Am currently away in Germany. Last night was woken up by huge bang , only to discover my omnistor 5002 awning had collapsed under the weight of some serious rain we had last night

Managed to get temporary fix late last night

Have dismantled it today, and to repair it properly requires new folding arm (£208) plus new rear track (unknown £ but assume £150-200). 

I have seen brand new 4m omnistor 9003 for sale on line at around £400 and was wondering whether this newer version would drop right into place instead of repairing existing awning?

If anybody knows would appreciate it. 

Thanks


----------



## premiermotorhomes (Feb 13, 2008)

Good afternoon downerhouse, 

The Omnistor 5002 was superceded by the Omnistor 5003. 

If your awning is surface mounted then this is a direct replacement however many Auto-Trail motorhomes in recent years feature a semi recessed awning which sits in a moulding. If this is how your awning is fitted then you will also need to purchase a pair of 5002 end caps (or reuse your current ones) to replace those on the 5003 which will reduce the length of the awning and enable it to fit..

Regards,
Chirs


----------



## Mrplodd (Mar 4, 2008)

I would remove the old awning complete and take a few measurements. The only thing you need to worry about as far as I can see is where the mounting points are, I am pretty sure they are fixed on the awning itself so they should all be indentical.

I have had the awning off a previous Autotrail MH. 

Its not a difficult job, it is only held on at three locations, if you look in the cupboards you will see the cover plates hiding the internal mounting plates.

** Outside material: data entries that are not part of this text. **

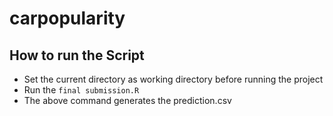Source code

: # carpopularity

## How to run the Script
<ul>
  <li>Set the current directory as working directory before running the project</li>
  <li>Run the <code>final submission.R</code></li>
  <li> The above command generates the prediction.csv </li>      
</ul>

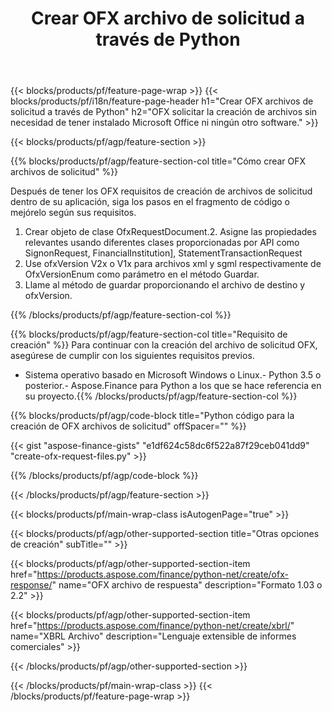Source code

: ﻿---
title: Crear OFX archivo de solicitud a través de Python
description: Código de muestra para la creación del archivo de solicitud OFX. Utilice el código de ejemplo API para la generación de archivos de solicitud por lotes OFX dentro de las aplicaciones basadas en Python. 
url: /es/python-net/create/ofx-request/
family: finance
platformtag: python
feature: create
informat: OFX Request
outformat: 
otherformats: OFX Response
---
{{< blocks/products/pf/feature-page-wrap >}}
{{< blocks/products/pf/i18n/feature-page-header h1="Crear OFX archivos de solicitud a través de Python" h2="OFX solicitar la creación de archivos sin necesidad de tener instalado Microsoft Office ni ningún otro software." >}}

{{< blocks/products/pf/agp/feature-section >}}

{{% blocks/products/pf/agp/feature-section-col title="Cómo crear OFX archivos de solicitud" %}}

Después de tener los OFX requisitos de creación de archivos de solicitud dentro de su aplicación, siga los pasos en el fragmento de código o mejórelo según sus requisitos.

1. Crear objeto de clase OfxRequestDocument.2. Asigne las propiedades relevantes usando diferentes clases proporcionadas por API como SignonRequest, FinancialInstitution], StatementTransactionRequest
3. Use ofxVersion V2x o V1x para archivos xml y sgml respectivamente de OfxVersionEnum como parámetro en el método Guardar.
4. Llame al método de guardar proporcionando el archivo de destino y ofxVersion.

{{% /blocks/products/pf/agp/feature-section-col %}}

{{% blocks/products/pf/agp/feature-section-col title="Requisito de creación" %}}
Para continuar con la creación del archivo de solicitud OFX, asegúrese de cumplir con los siguientes requisitos previos. 
- Sistema operativo basado en Microsoft Windows o Linux.- Python 3.5 o posterior.- Aspose.Finance para Python a los que se hace referencia en su proyecto.{{% /blocks/products/pf/agp/feature-section-col %}}

{{% blocks/products/pf/agp/code-block title="Python código para la creación de OFX archivos de solicitud" offSpacer="" %}}

{{< gist "aspose-finance-gists" "e1df624c58dc6f522a87f29ceb041dd9" "create-ofx-request-files.py" >}}

{{% /blocks/products/pf/agp/code-block %}}

{{< /blocks/products/pf/agp/feature-section >}}

{{< blocks/products/pf/main-wrap-class isAutogenPage="true" >}}

{{< blocks/products/pf/agp/other-supported-section title="Otras opciones de creación" subTitle="" >}}

{{< blocks/products/pf/agp/other-supported-section-item href="https://products.aspose.com/finance/python-net/create/ofx-response/" name="OFX archivo de respuesta" description="Formato 1.03 o 2.2" >}}

{{< blocks/products/pf/agp/other-supported-section-item href="https://products.aspose.com/finance/python-net/create/xbrl/" name="XBRL Archivo" description="Lenguaje extensible de informes comerciales" >}}


{{< /blocks/products/pf/agp/other-supported-section >}}

{{< /blocks/products/pf/main-wrap-class >}}
{{< /blocks/products/pf/feature-page-wrap >}}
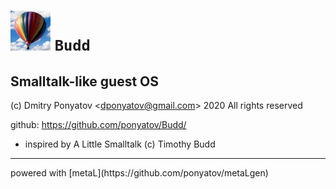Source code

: #  ![logo](doc/logo.png) `Budd`
## Smalltalk-like guest OS

(c) Dmitry Ponyatov <<dponyatov@gmail.com>> 2020 All rights reserved

github: https://github.com/ponyatov/Budd/


* inspired by
  A Little Smalltalk (c) Timothy Budd

<hr>
powered with [metaL](https://github.com/ponyatov/metaLgen)
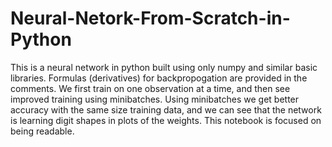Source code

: # Neural-Netork-From-Scratch-in-Python
 This is a neural network in python built using only numpy and similar basic libraries.  Formulas (derivatives) for backpropogation are provided in the comments.  We first train on one observation at a time, and then see improved training using minibatches.  Using minibatches we get better accuracy with the same size training data, and we can see that the network is learning digit shapes in plots of the weights. This notebook is focused on being readable.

You will need phillips screwdriver to renove the covers and a 10mm socket to undo the 6 mounting bolts. yep, thats ALL that holds them on !!!!

Enlist some help and make sutre you have at least two othesr to help you. Once you have removed the fixings (three location) you will then need to "rock" the awning to release the mastic.

its not a difficult job, but you DO need some assitance as the unit is fairly unweildy !! 

Good luck.


----------